А когда лег, мгновенно ощутил в груди какое-то жужжание. Как волчок. Очень страшно. Нет, лежать нельзя. Какое страшное ощущение! Хуже боли. А ну-ка еще раз лягу. Опять. Послушаю сердце. Ничего не понимаю – что-то шумит безумно. Но это ужасное жужжание чувствую только, когда лежу. Надо лечь, вытерпеть и разобраться, что и когда шумит. Так. Шум синхронен. Сердце сжимается – в это время шум... В это время шум.

Разрыв?

Какая глупость! Хороший пульс. Нет слабости. Нет пота.

От этого шума можно попасть на Канатчикову, Можно попасть и подальше. Что делать?

Разрыв?!

Совсем я одурел. Надо спешить. Надо быстрее ехать в больницу.

– Я не буду больше принимать. Скажи – заболел. И, пожалуйста, вызови такси.

Что же шумит? Я ничего не понимаю. Либо я все забыл. Либо думать о своей болезни нельзя ничего...

Разрыв?! Разрыв?! Нет!

Надо быстрей, быстрей в больницу. Сколько времени потерял! Разрыв. Этот шум просто свел меня с ума. Что же это за шум?

Возбуждение характерно для инфаркта – это симптом.

Вот и я ношусь по кабинету как оголтелый. А раз я ношусь, значит, не разрыв. Как бы я мог двигаться?
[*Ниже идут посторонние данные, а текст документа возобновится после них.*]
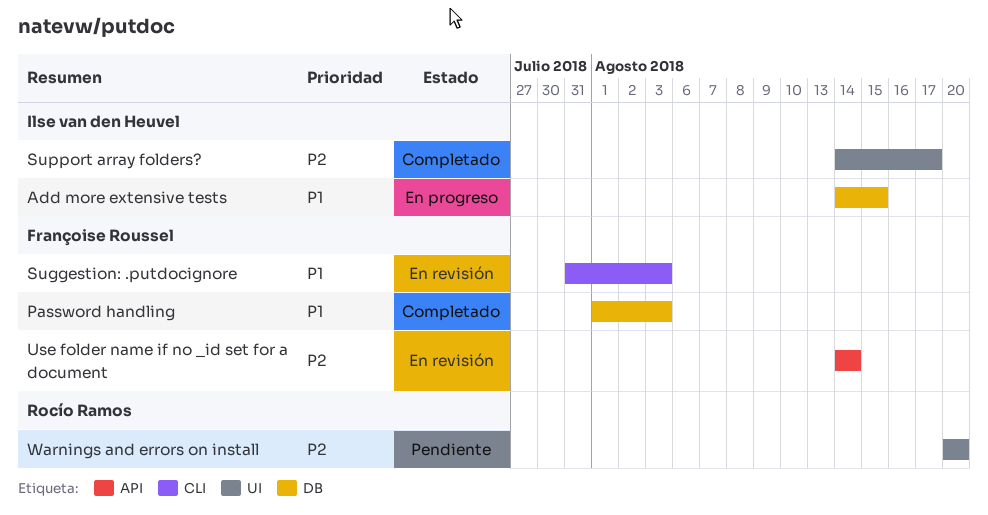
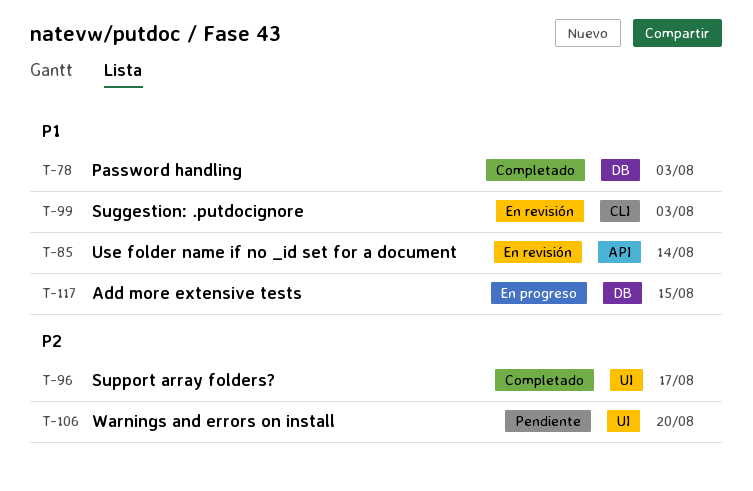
Use folder name if no _id set for a document, priority: P2 -> P1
Вся моя строгая медицинская логика разбилась о боль. Надо лежать – я хожу. Извращенная медицинская логика больного врача.

В такси.

Что за нелепая выдумка ехать на такси? Каких-нибудь два часа назад я бы знал, как поступать в подобных случаях. Коль скоро я спешу, так вызвал бы «Скорую». И потом, почему я спешу к себе в больницу? Уж если я думаю, что это разрыв, то либо вообще нечего спешить, либо уж в институт грудной хирургии. Пусть зашивают. Нет, разрыва быть не может. Уже давно сердцу негде было бы биться. А если разрыв перегородки? Если бы это был другой больной, а не я, мысль о разрыве, наверное, и в голову бы не пришла.

Я рассуждаю вполне логично. Но почему же действия абсурдные? Кривая психика больного ломает все мои логические положения.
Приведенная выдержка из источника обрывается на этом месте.